The application implements a comprehensive error handling and logging system designed for production reliability:

Core Features

  • Structured Logging: JSON and human-readable formats with contextual information
  • Error Classification: Hierarchical error system with standardized error codes
  • Retry Logic: Exponential backoff with jitter and circuit breaker patterns
  • Recovery Strategies: Fallback mechanisms, graceful degradation, and state recovery
  • Performance Monitoring: Operation timing, resource usage, and system health metrics

Key Components

  • src/logging/ - Structured logging with file rotation and performance metrics
  • src/errors/ - Error classification system with standardized error codes
  • src/retry/ - Retry mechanisms with multiple strategies and circuit breakers
  • src/recovery/ - Recovery strategies for different error scenarios

Usage Examples

# Structured logging with context
logger.info("Processing started", extra={
    "operation": "transcription",
    "file_size": "15.2MB",
    "correlation_id": "req-123"
})

# Retry with exponential backoff
@async_retry(max_retries=3)
async def api_call():
    return await external_api.request()

# Performance monitoring
with timing_context("transcription_operation"):
    result = transcribe_audio(audio_file)

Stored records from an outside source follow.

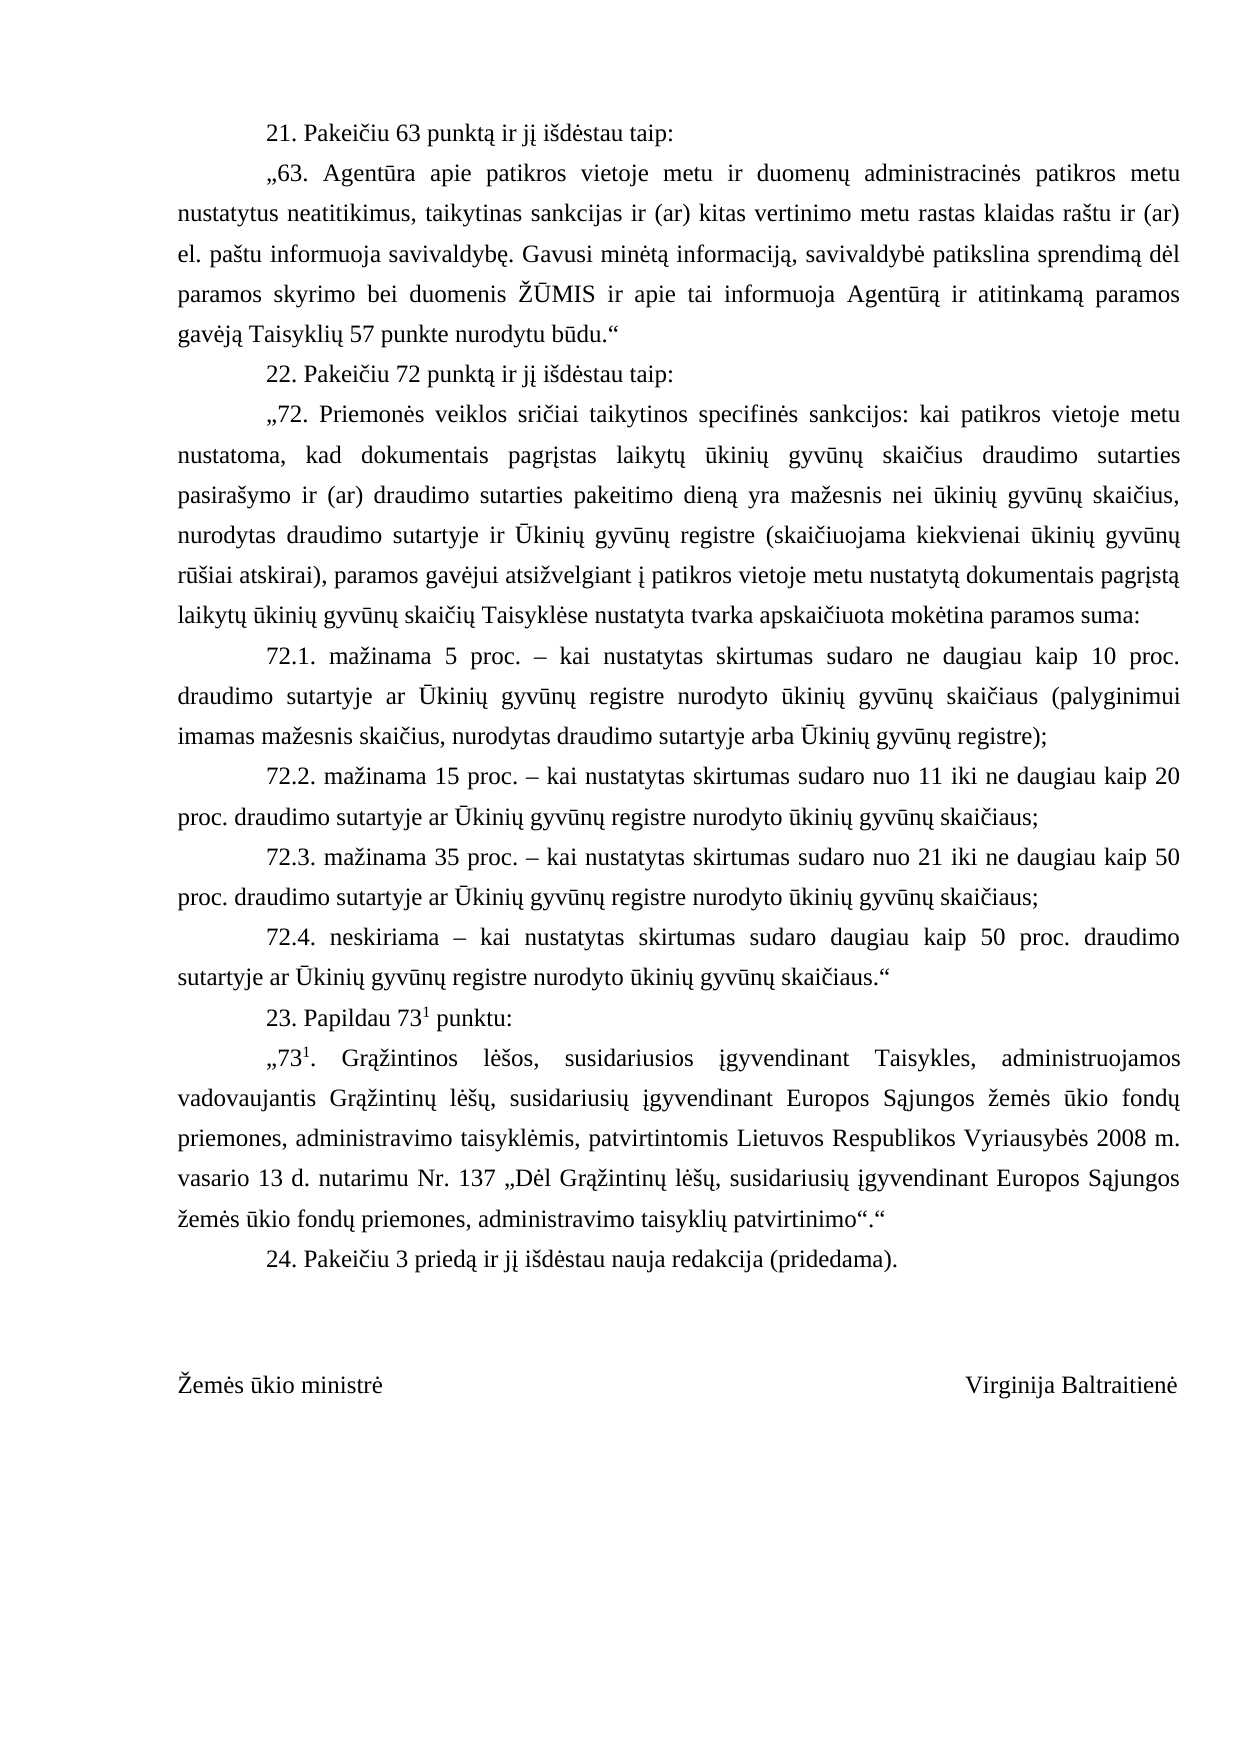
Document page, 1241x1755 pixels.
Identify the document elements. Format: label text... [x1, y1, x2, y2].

text 72.3. mažinama 35 proc. – kai nustatytas skirtumas sudaro nuo 21 iki ne daugiau kaip 50 proc. draudimo sutartyje ar Ūkinių gyvūnų registre nurodyto ūkinių gyvūnų skaičiaus; [177, 842, 1181, 911]
text 22. Pakeičiu 72 punktą ir jį išdėstau taip: [177, 359, 1181, 388]
text 23. Papildau 731 punktu: [177, 1003, 1181, 1031]
text 72.4. neskiriama – kai nustatytas skirtumas sudaro daugiau kaip 50 proc. draudimo sutartyje ar Ūkinių gyvūnų registre nurodyto ūkinių gyvūnų skaičiaus.“ [177, 922, 1181, 991]
text 24. Pakeičiu 3 priedą ir jį išdėstau nauja redakcija (pridedama). [177, 1244, 1181, 1273]
text „63. Agentūra apie patikros vietoje metu ir duomenų administracinės patikros metu nustatytus neatitikimus, taikytinas sankcijas ir (ar) kitas vertinimo metu rastas klaidas raštu ir (ar) el. paštu informuoja savivaldybę. Gavusi minėtą informaciją, savivaldybė patikslina sprendimą dėl paramos skyrimo bei duomenis ŽŪMIS ir apie tai informuoja Agentūrą ir atitinkamą paramos gavėją Taisyklių 57 punkte nurodytu būdu.“ [177, 158, 1181, 348]
text 72.1. mažinama 5 proc. – kai nustatytas skirtumas sudaro ne daugiau kaip 10 proc. draudimo sutartyje ar Ūkinių gyvūnų registre nurodyto ūkinių gyvūnų skaičiaus (palyginimui imamas mažesnis skaičius, nurodytas draudimo sutartyje arba Ūkinių gyvūnų registre); [177, 641, 1181, 750]
text 72.2. mažinama 15 proc. – kai nustatytas skirtumas sudaro nuo 11 iki ne daugiau kaip 20 proc. draudimo sutartyje ar Ūkinių gyvūnų registre nurodyto ūkinių gyvūnų skaičiaus; [177, 761, 1181, 830]
text „731. Grąžintinos lėšos, susidariusios įgyvendinant Taisykles, administruojamos vadovaujantis Grąžintinų lėšų, susidariusių įgyvendinant Europos Sąjungos žemės ūkio fondų priemones, administravimo taisyklėmis, patvirtintomis Lietuvos Respublikos Vyriausybės 2008 m. vasario 13 d. nutarimu Nr. 137 „Dėl Grąžintinų lėšų, susidariusių įgyvendinant Europos Sąjungos žemės ūkio fondų priemones, administravimo taisyklių patvirtinimo“.“ [177, 1043, 1181, 1232]
text 21. Pakeičiu 63 punktą ir jį išdėstau taip: [177, 118, 1181, 147]
text Žemės ūkio ministrė Virginija Baltraitienė [177, 1370, 1181, 1399]
text „72. Priemonės veiklos sričiai taikytinos specifinės sankcijos: kai patikros vietoje metu nustatoma, kad dokumentais pagrįstas laikytų ūkinių gyvūnų skaičius draudimo sutarties pasirašymo ir (ar) draudimo sutarties pakeitimo dieną yra mažesnis nei ūkinių gyvūnų skaičius, nurodytas draudimo sutartyje ir Ūkinių gyvūnų registre (skaičiuojama kiekvienai ūkinių gyvūnų rūšiai atskirai), paramos gavėjui atsižvelgiant į patikros vietoje metu nustatytą dokumentais pagrįstą laikytų ūkinių gyvūnų skaičių Taisyklėse nustatyta tvarka apskaičiuota mokėtina paramos suma: [177, 399, 1181, 629]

For detailed documentation, see Error Handling and Logging System.

Testing

The project includes comprehensive unit tests for all components:

# Run all tests
uv run pytest

# Run specific test file
uv run pytest tests/test_batch_processor.py

# Run with coverage
uv run pytest --cov=src

Performance

Optimizations

  • M3 MacBook Optimized: Default 8 workers for optimal performance
  • Memory Management: Configurable memory limits and monitoring
  • Resource Tracking: Real-time CPU and memory usage monitoring
  • Async Processing: Non-blocking operations throughout
  • Caching: Intelligent caching for expensive operations

Benchmarks

  • Transcription: 95%+ accuracy, <30s for 5-minute audio
  • Enhancement: 99%+ accuracy, <35s processing time
  • Batch Processing: Parallel processing with configurable workers
  • Resource Usage: <2GB memory, optimized for M3 architecture

Project Status

🎉 v1.0 COMPLETE - Production Ready

Release Date: December 2024
Version: 1.0.0
Status: Production Ready

Complete Platform Implementation

Core Platform:

  • Development environment setup with uv package manager
  • API key configuration and inheritance from root project
  • PostgreSQL database with SQLAlchemy registry pattern
  • YouTube metadata extraction via curl (no API required)
  • Media download and preprocessing with download-first architecture
  • Whisper transcription service (v1) with 95%+ accuracy
  • DeepSeek enhancement service (v2) with 99%+ accuracy
  • CLI interface with Click and Rich progress tracking
  • Batch processing system with 8 parallel workers (M3 optimized)

Advanced Features:

  • Export functionality (JSON, TXT, SRT, Markdown)
  • Comprehensive error handling and logging system
  • Security features (encrypted storage, input validation)
  • Protocol-based architecture for clean interfaces
  • Performance optimization for M3 MacBook
  • Quality assessment system with accuracy metrics

Quality Assurance:

  • Comprehensive testing suite with real audio files
  • Complete documentation and user guides

🎯 Production Ready Features

The Trax transcription platform is now fully functional and ready for production use with:

  • 95%+ transcription accuracy on clear audio
  • <30 seconds processing for 5-minute audio files
  • <2GB memory usage optimized for M3 architecture
  • Download-first architecture for reliable processing
  • Comprehensive error handling and recovery mechanisms
  • Enterprise security with encrypted storage and input validation
  • Protocol-based architecture for clean interfaces and testability

📋 Release Documentation

🔮 Next Phase: v2.0 Planning

  • Speaker diarization with 90%+ speaker accuracy
  • Multi-language support for international content
  • Advanced analytics and content insights
  • Web interface for browser-based access

License

This project is part of the my-ai-projects ecosystem.